My only point is that this "moral outrage" is hypocritical and backward. My comment about laziness was from someone who acknowledged that they ran with the publicized registrar instead of undertaking the extreme challenge of 5 minutes of Googling various registrars.
Godaddy are such a small part of my concerns that I appreciate they're cheap and have always worked for me. Operating DNS/registration isn't exactly tough andI don't have too many requirements. GD meets those requirements.
Although I did not downvote you myself, I suspect the downvotes are because your comments appear unnecessarily confrontational.
It's possible that HNers themselves can lead to GoDaddy backing down. And with a concrete victory there, it would certainly put Congress on warning that they could be the next ones to go down.
Going after them is, in effect, going after your representative through a proxy. A big, giant, 500 lb gorilla proxy. Keep in mind that GoDaddy is same company whose CEO responded with "I'm not sorry" to the outrage over his elephant hunting incident . I think it'd take more than a half-million lost domains for them to change stance here.
I'll eat my words if this boycott results in any actual effect on GoDaddy's stance, but this is such a long shot that it seems irrational to even pursue. Sun Tzu would not approve of this tactic.
At any rate, I strongly encourage everyone I know to move away from GoDaddy, just because of their business practices. This won't change that. If you have domains on GoDaddy, move them. Please. They're a horrible company with horrible practices, and a horrible product.
1 - http://ecocentric.blogs.time.com/2011/04/04/godaddy-ceo-on-s...
At any rate, even if it doesn't change GoDaddy's behavior, at least some number of people will have taken the effort to move away from a company with questionable ethics.
Anybody got any ketchup?
Are you guys reading my posts as "I love SOPA" or what? I feel like I pissed someone off to have gained a dozen downvotes and no replies.
The point: SOPA is bad because it allows the US to censor DNS results.
My point: GoDaddy supporting SOPA should surprise no one, and anyone "morally outraged" about censorship should already know better than to use GoDaddy, because they've repeatedly censored domains, Unilaterally, Voluntarily, for DNS around the World.
Which part am I missing? I've genuinely asked 4 times now and I get silent downvotes and dismissive replies like "you're missing the point".
The article is "GoDaddy's SOPA Support Sparks Calls for Boycotts and Domain Transfers".
It's mainly about the phenomenon of people transferring their domains from GoDaddy and the boycott that's gaining momentum.
Reviewing your comments, you seem to be making the point repeatedly that basically "GoDaddy sucks under normal circumstances and no one should be using them anyway".
I will admit the same thought has occurred to me. But I didn't post it as a comment. Here's why:
1. It's negative and not in a 'constructive criticism' kind of way. More of like "aren't you dumb".
2. It doesn't seem like it will provoke any useful discussion. The main plausible answers are "OK, yeah" or "no they don't suck". In the first case the agreement is uninteresting. In the second case it becomes a simple disagreement about the quality of GoDaddy's service, which doesn't relate to the topic of the article anyway.

_Given request_
Copy the discussion of GoDaddy and SOPA word for word, from "I'll eat my" to "got any ketchup?".

_Available data_

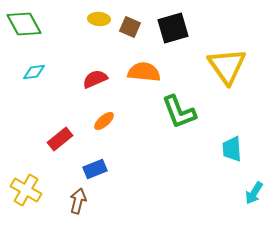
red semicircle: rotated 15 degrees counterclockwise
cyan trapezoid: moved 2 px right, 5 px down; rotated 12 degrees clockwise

_Answer to this exercise_
I'll eat my words if this boycott results in any actual effect on GoDaddy's stance, but this is such a long shot that it seems irrational to even pursue. Sun Tzu would not approve of this tactic.
At any rate, I strongly encourage everyone I know to move away from GoDaddy, just because of their business practices. This won't change that. If you have domains on GoDaddy, move them. Please. They're a horrible company with horrible practices, and a horrible product.
1 - http://ecocentric.blogs.time.com/2011/04/04/godaddy-ceo-on-s...
At any rate, even if it doesn't change GoDaddy's behavior, at least some number of people will have taken the effort to move away from a company with questionable ethics.
Anybody got any ketchup?